As you may know, attacks involving token theft are becoming more frequent. To address this, we at Microsoft are making comprehensive investments to allow you to use Azure AD Conditional Access to better protect your critical resources.
Our solutions aim to provide better security characteristics than previous approaches to combat token theft. This includes resistance to malware attacks on user devices that steal tokens and malicious insider activity. Additionally, our solutions provide fine-grained control over policy enforcement using Conditional Access.
Token Protection ensures that tokens can only be used on the intended device. When enforced through Conditional Access policies, tokens authorizing access to resources must come from the device where the user originally signed in. This provides the best available protection for your high-value users and data against breaches involving token theft.
The first preview of this feature allows you to protect Office 365 resources such as Exchange mailboxes and SharePoint sites from illegitimate access using stolen Windows native client Refresh Tokens. We’re targeting Refresh Tokens for protection first as they tend to be longer-lived and more broadly scoped than other types of tokens and are therefore more valuable for an attacker to steal. Future releases will extend this protection to more applications and data, other client platforms, and other types of tokens.
I'll give you a brief overview of how you can enable this.
Conditional Access enforcement of token protection for sign-in sessions (preview)
By selecting “Require token protection for sign-in sessions” under Conditional Access Session Controls, sessions used to access resources defined in the scope of the policy will be required to be bound to the device the user signed in to using proof-of-possession. Proof-of-possession requires that the client can show it has access to a private key on the device. If access is attempted using a Refresh Token stolen from a user’s device and moved to a device an attacker controls, the proof-of-possession can’t be accomplished, and access will be blocked by the policy.
Here are some configuration notes specifically for this initial preview: Supported resources are Exchange and SharePoint. Support for Teams is coming soon, and other services will be added soon.
Registered Windows 10 or 11 devices and currently only native desktop applications are supported. To avoid blocking legitimate access from web apps and other client platforms: under the Conditions, Device platforms tab, you should select just ‘Windows’, and under the Conditions, Client apps tab, you should select Mobile clients and desktop apps only, leaving ‘browser’ unselected.

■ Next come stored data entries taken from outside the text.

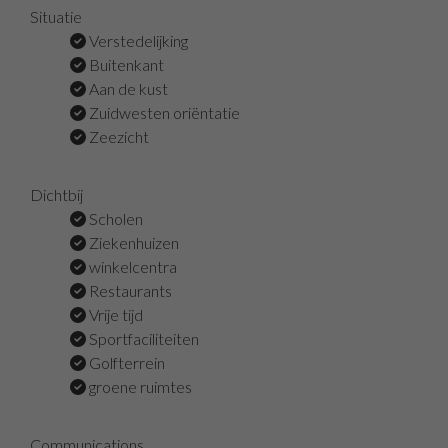
Situatie
Verstedelijking
Buitenkant
Aan de kust
Zuidwesten oriëntatie
Zeezicht
Dichtbij
Scholen
Ziekenhuizen
winkelcentra
Restaurants
Vrije tijd
Sportfaciliteiten
Golfterrein
groene ruimtes
Communications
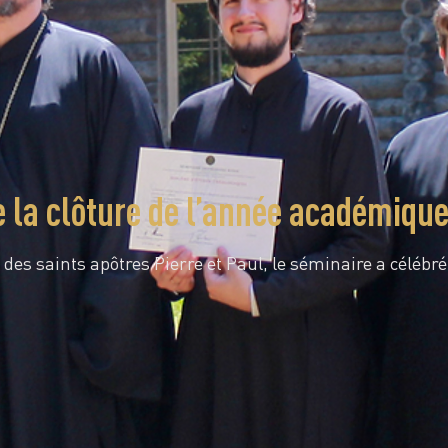
e la clôture de l’année académiqu
 des saints apôtres Pierre et Paul, le séminaire a célébr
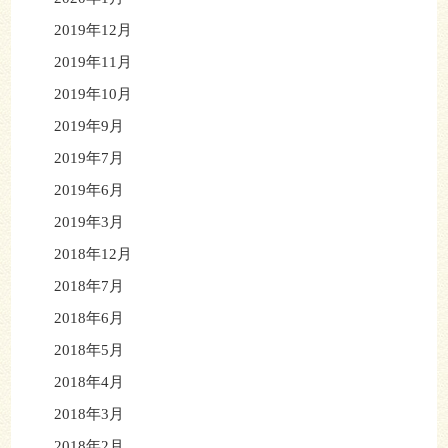
2019年12月
2019年11月
2019年10月
2019年9月
2019年7月
2019年6月
2019年3月
2018年12月
2018年7月
2018年6月
2018年5月
2018年4月
2018年3月
2018年2月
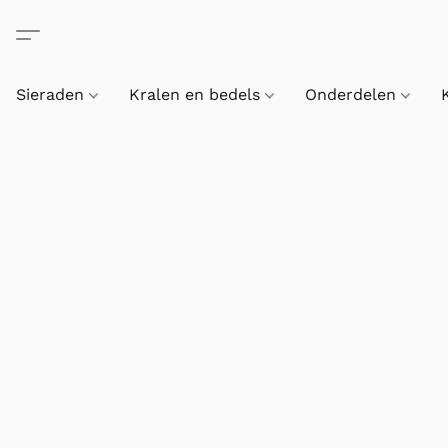
Sieraden
Kralen en bedels
Onderdelen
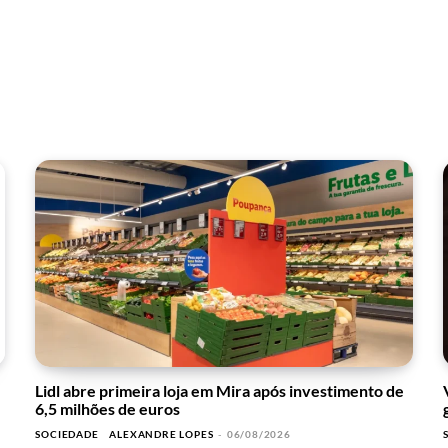
Lidl abre primeira loja em Mira após investimento de
6,5 milhões de euros
SOCIEDADE
ALEXANDRE LOPES
-
06/08/2026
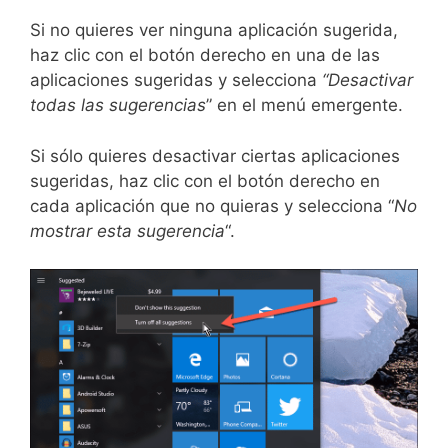
Si no quieres ver ninguna aplicación sugerida,
haz clic con el botón derecho en una de las
aplicaciones sugeridas y selecciona
“Desactivar
todas las sugerencias
” en el menú emergente.
Si sólo quieres desactivar ciertas aplicaciones
sugeridas, haz clic con el botón derecho en
cada aplicación que no quieras y selecciona “
No
mostrar esta sugerencia
“.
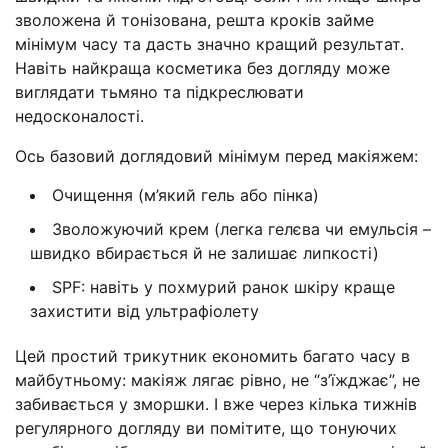
зволожена й тонізована, решта кроків займе
мінімум часу та дасть значно кращий результат.
Навіть найкраща косметика без догляду може
виглядати тьмяно та підкреслювати
недосконалості.
Ось базовий доглядовий мінімум перед макіяжем:
Очищення (м’який гель або пінка)
Зволожуючий крем (легка гелєва чи емульсія –
швидко вбирається й не залишає липкості)
SPF: навіть у похмурий ранок шкіру краще
захистити від ультрафіолету
Цей простий трикутник економить багато часу в
майбутньому: макіяж лягає рівно, не “з’їжджає”, не
забивається у зморшки. І вже через кілька тижнів
регулярного догляду ви помітите, що тонуючих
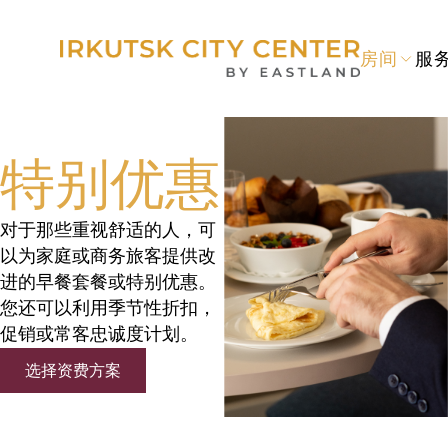
房间
服
特别优惠
对于那些重视舒适的人，可
以为家庭或商务旅客提供改
进的早餐套餐或特别优惠。
您还可以利用季节性折扣，
促销或常客忠诚度计划。
选择资费方案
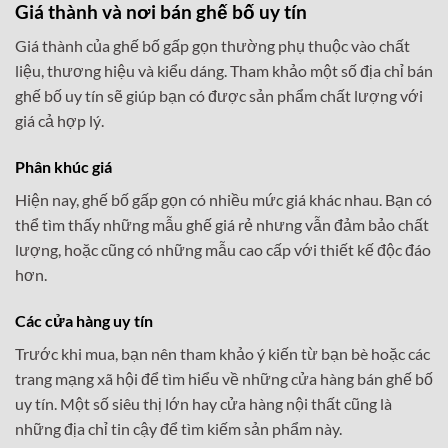
Giá thành và nơi bán ghế bố uy tín
Giá thành của ghế bố gấp gọn thường phụ thuộc vào chất
liệu, thương hiệu và kiểu dáng. Tham khảo một số địa chỉ bán
ghế bố uy tín sẽ giúp bạn có được sản phẩm chất lượng với
giá cả hợp lý.
Phân khúc giá
Hiện nay, ghế bố gấp gọn có nhiều mức giá khác nhau. Bạn có
thể tìm thấy những mẫu ghế giá rẻ nhưng vẫn đảm bảo chất
lượng, hoặc cũng có những mẫu cao cấp với thiết kế độc đáo
hơn.
Các cửa hàng uy tín
Trước khi mua, bạn nên tham khảo ý kiến từ bạn bè hoặc các
trang mạng xã hội để tìm hiểu về những cửa hàng bán ghế bố
uy tín. Một số siêu thị lớn hay cửa hàng nội thất cũng là
những địa chỉ tin cậy để tìm kiếm sản phẩm này.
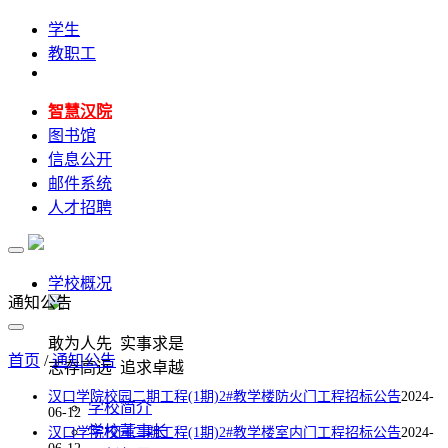
学生
教职工
智慧汉院
图书馆
信息公开
邮件系统
人才招聘
学校概况
通知公告
敢为人先 实事求是
首页
/
通知公告
志存高远 追求卓越
汉口学院校园二期工程(1期)2#教学楼防火门工程招标公告
2024-
学校简介
06-12
学校董事长
汉口学院校园二期工程(1期)2#教学楼室内门工程招标公告
2024-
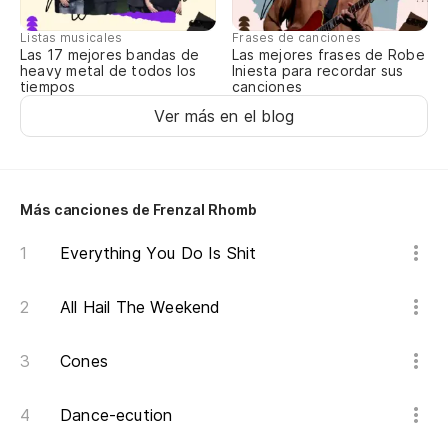
Listas musicales
Frases de canciones
Las 17 mejores bandas de
Las mejores frases de Robe
heavy metal de todos los
Iniesta para recordar sus
tiempos
canciones
Ver más en el blog
Más canciones de Frenzal Rhomb
Everything You Do Is Shit
All Hail The Weekend
Cones
Dance-ecution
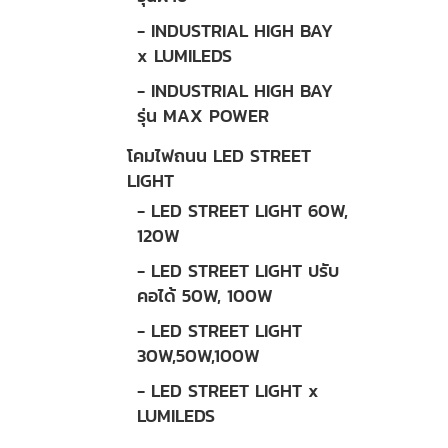
- INDUSTRIAL HIGH BAY
x LUMILEDS
- INDUSTRIAL HIGH BAY
รุ่น MAX POWER
โคมไฟถนน LED STREET
LIGHT
- LED STREET LIGHT 60W,
120W
- LED STREET LIGHT ปรับ
คอได้ 50W, 100W
- LED STREET LIGHT
30W,50W,100W
- LED STREET LIGHT x
LUMILEDS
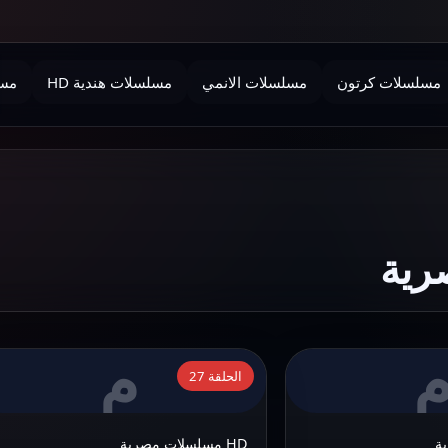
مسلسلات كرتون
مسلسلات الانمي
مسلسلات هندية HD
مسل
م
التفاصيل:
الحلقة 27
مشاهدة
مسلسل
HD مسلسلات مصرية
الحشاشين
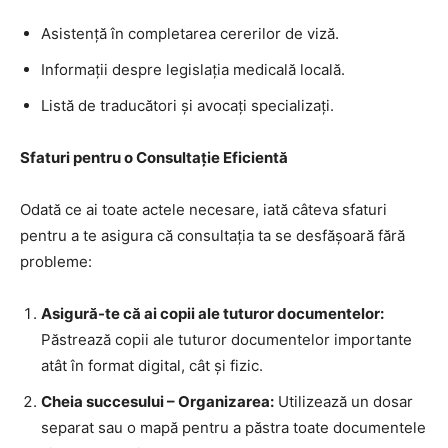
Asistenţă în completarea cererilor de viză.
Informații despre legislația medicală locală.
Listă de traducători și avocați specializați.
Sfaturi pentru o Consultație Eficientă
Odată ce ai toate actele necesare, iată câteva sfaturi
pentru a te asigura că consultația ta se desfășoară fără
probleme:
Asigură-te că ai copii ale tuturor documentelor:
Păstrează copii ale tuturor documentelor importante
atât în format digital, cât și fizic.
Cheia succesului – Organizarea:
Utilizează un dosar
separat sau o mapă pentru a păstra toate documentele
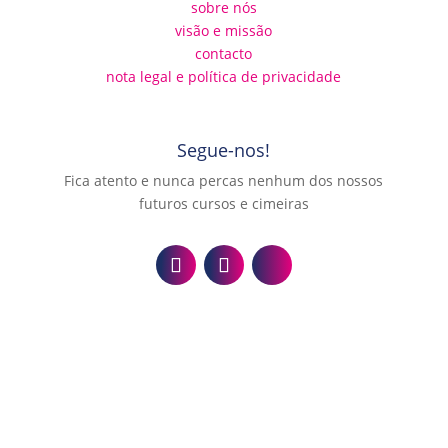
sobre nós
visão e missão
contacto
nota legal e política de privacidade
Segue-nos!
Fica atento e nunca percas nenhum dos nossos
futuros cursos e cimeiras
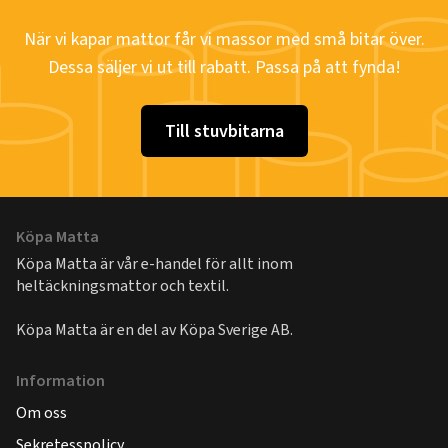
När vi kapar mattor får vi massor med små bitar över.
Dessa säljer vi ut till rabatt. Passa på att fynda!
Till stuvbitarna
Köpa Matta
Köpa Matta är vår e-handel för allt inom
heltäckningsmattor och textil.
Köpa Matta är en del av
Köpa Sverige AB
.
Information
Om oss
Sekretesspolicy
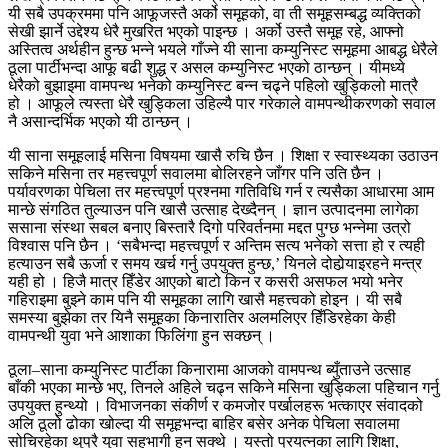
यी सबै उपक्रममा पनि आफूजस्तै अर्को समूहको, वा ती समूहसम्बद्ध व्यक्तिको
सेखी झार्ने उद्देश्य धेरै मुखरित भएको पाइन्छ । अर्को उस्तै समूह रहे, आफ्नो
अस्तित्व अर्थहीन हुन्छ भन्ने भयले गाँज्ने यी साना कम्युनिस्ट समूहमा आबद्ध धेरैले
ठूला पार्टीभन्दा आफू बढी शुद्ध र असल कम्युनिस्ट भएको ठान्छन् । यीमध्ये
धेरैको बुझाइमा वामपन्थ भनेको कम्युनिस्ट बन्न चढ्ने पहिलो खुड्किलो मात्रै
हो । आफूले त्यस्ता धेरै खुड्किला उहिल्यै पार गरेकाले वामपन्थीकरणको सवाल
नै असान्दर्भिक भएको यी ठान्छन् ।
यी साना समूहलाई मसिना विषयमा खासै रुचि छैन । शिक्षा र स्वास्थ्यका उठाउन
सकिने मसिना तर महत्त्वपूर्ण सवालमा बोलिरहने जाँगर पनि उति छैन ।
पर्यावरणका पेचिला तर महत्त्वपूर्ण प्रश्नमा गतिविधि गर्न र त्यसैका आधारमा आम
मान्छे संगठित तुल्याउन पनि खासै उत्साह देख्दैनन् । ज्ञान उत्पादनमा लागेका
ससाना संस्था सबल बनाए बिस्तारै दिगो परिवर्तनमा मद्दत पुग्छ भन्नेमा उत्रो
विश्वास पनि छैन । ‘सबैभन्दा महत्त्वपूर्ण र अन्तिम सत्य भनेको सत्ता हो र त्यही
हत्याउन सबै ऊर्जा र समय खर्च गर्नु उपयुक्त हुन्छ,’ यिनले दोहोर्‍याइरहने मन्त्र
यही हो । हिजै मात्र हिँडेर आएको बाटो किन र कसरी असफल भयो भनेर
गहिराइमा बुझ्ने काम पनि यी समूहका लागि खासै महत्त्वको होइन । यी सबै
समस्या बुझेका तर यिनै समूहका किनारातिर अलमलिएर हिँडिरहेका केही
वामपन्थी युवा भने आशाका फिलिंगा हुन सक्छन् ।
ठूला–साना कम्युनिस्ट पार्टीका किनारामा आजको वामपन्थ ब्युँताउने उत्साह
बाँकी भएका मान्छे भए, तिनले अहिले चढ्न सकिने मसिना खुड्किला पहिचान गर्नु
उपयुक्त हुन्थ्यो । विभाजनका संकीर्ण र कमजोर पर्खालहरू भत्काएर संवादको
अलि ठूलो ढोका खोल्दा यी समूहभन्दा बाहिर बसेर अनेक पेचिला सवालमा
सोचिरहेका थुप्रै युवा सहभागी हुन सक्थे । यस्तो प्रयत्नका लागि शिक्षा,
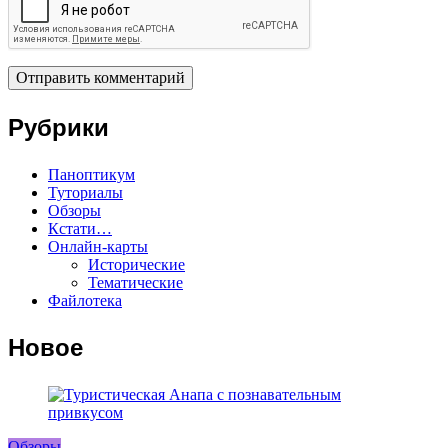
Рубрики
Паноптикум
Туториалы
Обзоры
Кстати…
Онлайн-карты
Исторические
Тематические
Файлотека
Новое
Обзоры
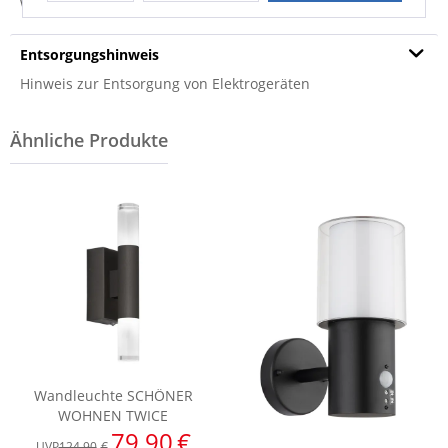
Weitere Informationen zum Versand...
Entsorgungshinweis
Hinweis zur Entsorgung von Elektrogeräten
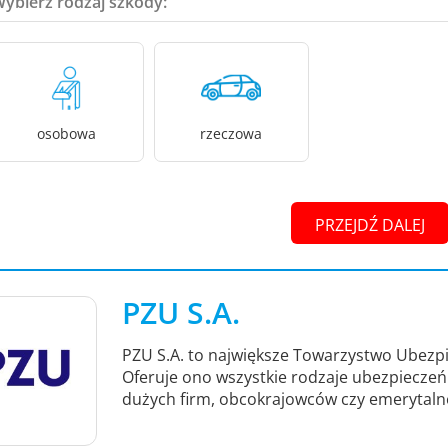
Wybierz rodzaj szkody:
osobowa
rzeczowa
PRZEJDŹ DALEJ
PZU S.A.
PZU S.A. to największe Towarzystwo Ubezpi
Oferuje ono wszystkie rodzaje ubezpieczeń -
dużych firm, obcokrajowców czy emerytaln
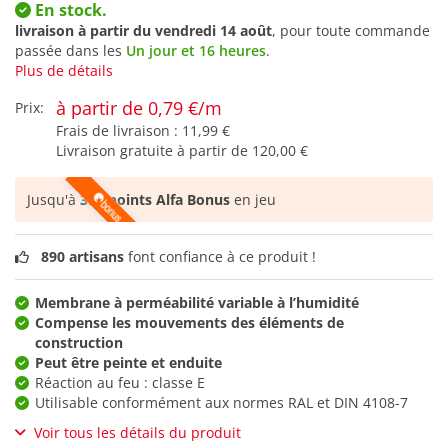
En stock.
livraison à partir du
vendredi 14 août
, pour toute commande
passée dans les
Un jour et 16 heures
.
Plus de détails
à partir de 0,79 €/m
Prix:
Frais de livraison :
11,99 €
Livraison gratuite à partir de
120,00 €
Jusqu'à
393 points Alfa Bonus
en jeu
890 artisans
font confiance à ce produit !
Membrane à perméabilité variable à l’humidité
Compense les mouvements des éléments de
construction
Peut être peinte et enduite
Réaction au feu : classe E
Utilisable conformément aux normes RAL et DIN 4108-7
Voir tous les détails du produit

As with other policies, you should scope it to specific users or groups, and ensure you have specific accounts excluded to ensure there is always management access to your tenant. Please read the documentation carefully before planning to deploy an enforcement policy. For legitimate access, the policy requires that users have compliant OS and app versions that can perform the proof-of-possession steps. We highly recommend using Conditional Access report-only mode to evaluate the impact of the policy in your environment before turning it on. Also, please remember that protecting tokens using proof-of-possession should be regarded as one part of a Zero Trust defense-in-depth strategy, which should include device management and compliance, and the use of cloud-based phishing-resistant authentication.
Upcoming releases on the Token Protection roadmap include:
More resources and access scenarios.
The addition of web applications to improve defense-in-depth capabilities for web applications using MSAL.js.
Sign-in session token protection to address refresh token theft scenarios on Mac, iOS, Android, and Linux clients.
App session token protection, which limits theft and replay of access tokens.
We’re looking forward to sharing more about these. Look out for future blog posts for details.